Obviously, the DMK had hoped to win more seats in the company of the PMK, expecting the BJP to win its seats from the rest of the country. "With the MDMK and the BJP thus marginalised in the state, and the NDA forming a government at the Centre, the DMK hoped to be the second largest member in the NDA at the national-level in the post-poll scenario, demanding portfolios of its choice. The DMK's idea was to try make the TMC-led Third Front the rival force in the state, by pushing its own allies into a corner."

What however upset the DMK's calculations was the coming together of the Lok Shakti, Samata Party and the Patel-Paswan faction of the Janata Dal, to form the United Janata Dal-U. "With this single stroke, the Hegde-Fernandes leadership of the JD-U has succeeded in pushing themselves into the second slot. If the BJP leadership was upset over their 'aggressiveness', the DMK was even more upset."

However, the DMK sources add that the party leadership may now project the NDA victory in Tamil Nadu and Pondicherry, as that of a combine akin to the Janata Dal-United. "The DMK may also refer to the BJP allotting ministerial berths to the AIADMK leader of the Tamil Nadu alliance after last year's poll victory, and seek a similar treatment.
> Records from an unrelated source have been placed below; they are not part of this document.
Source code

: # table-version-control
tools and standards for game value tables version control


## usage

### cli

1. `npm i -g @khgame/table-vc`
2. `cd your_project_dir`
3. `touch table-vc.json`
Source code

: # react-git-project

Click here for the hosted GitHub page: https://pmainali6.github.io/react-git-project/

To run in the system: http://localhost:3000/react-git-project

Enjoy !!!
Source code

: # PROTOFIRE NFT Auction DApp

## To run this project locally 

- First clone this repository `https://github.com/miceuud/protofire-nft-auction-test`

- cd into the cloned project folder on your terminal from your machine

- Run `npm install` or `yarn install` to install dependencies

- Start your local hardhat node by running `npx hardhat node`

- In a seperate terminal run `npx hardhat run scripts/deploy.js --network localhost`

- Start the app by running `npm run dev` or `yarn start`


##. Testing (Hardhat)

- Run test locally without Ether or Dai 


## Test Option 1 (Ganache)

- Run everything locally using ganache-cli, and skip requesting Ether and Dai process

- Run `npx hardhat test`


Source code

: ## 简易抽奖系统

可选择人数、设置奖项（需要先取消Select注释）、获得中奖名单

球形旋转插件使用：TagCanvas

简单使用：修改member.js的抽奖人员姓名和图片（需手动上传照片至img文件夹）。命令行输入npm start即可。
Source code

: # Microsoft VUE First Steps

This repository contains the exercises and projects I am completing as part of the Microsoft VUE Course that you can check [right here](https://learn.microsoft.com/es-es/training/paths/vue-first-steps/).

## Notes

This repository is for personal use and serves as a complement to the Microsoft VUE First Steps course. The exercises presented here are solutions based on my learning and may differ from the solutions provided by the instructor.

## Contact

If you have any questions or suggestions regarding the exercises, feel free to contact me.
Else, it would argue that that the Janata Dal-U is as non-existent as the NDA in Tamil Nadu."

It's this move of the JD-U, the sources add, that was behind the DMK leadership taking a sudden interest in the electoral chances of its BJP-MDMK allies at a later stage, and Karunanidhi too campaigning vigorously for all NDA candidates in the state. Witness the posting of state transport minister T Kiruttinan as the NDA poll in-charge for native Sivaganga -- after he had spoken in favour of TMC nominee and former Union minister P Chidambaram winning the seat all over again -- and Kiruttinan putting his heart into the BJP campaign for the seat.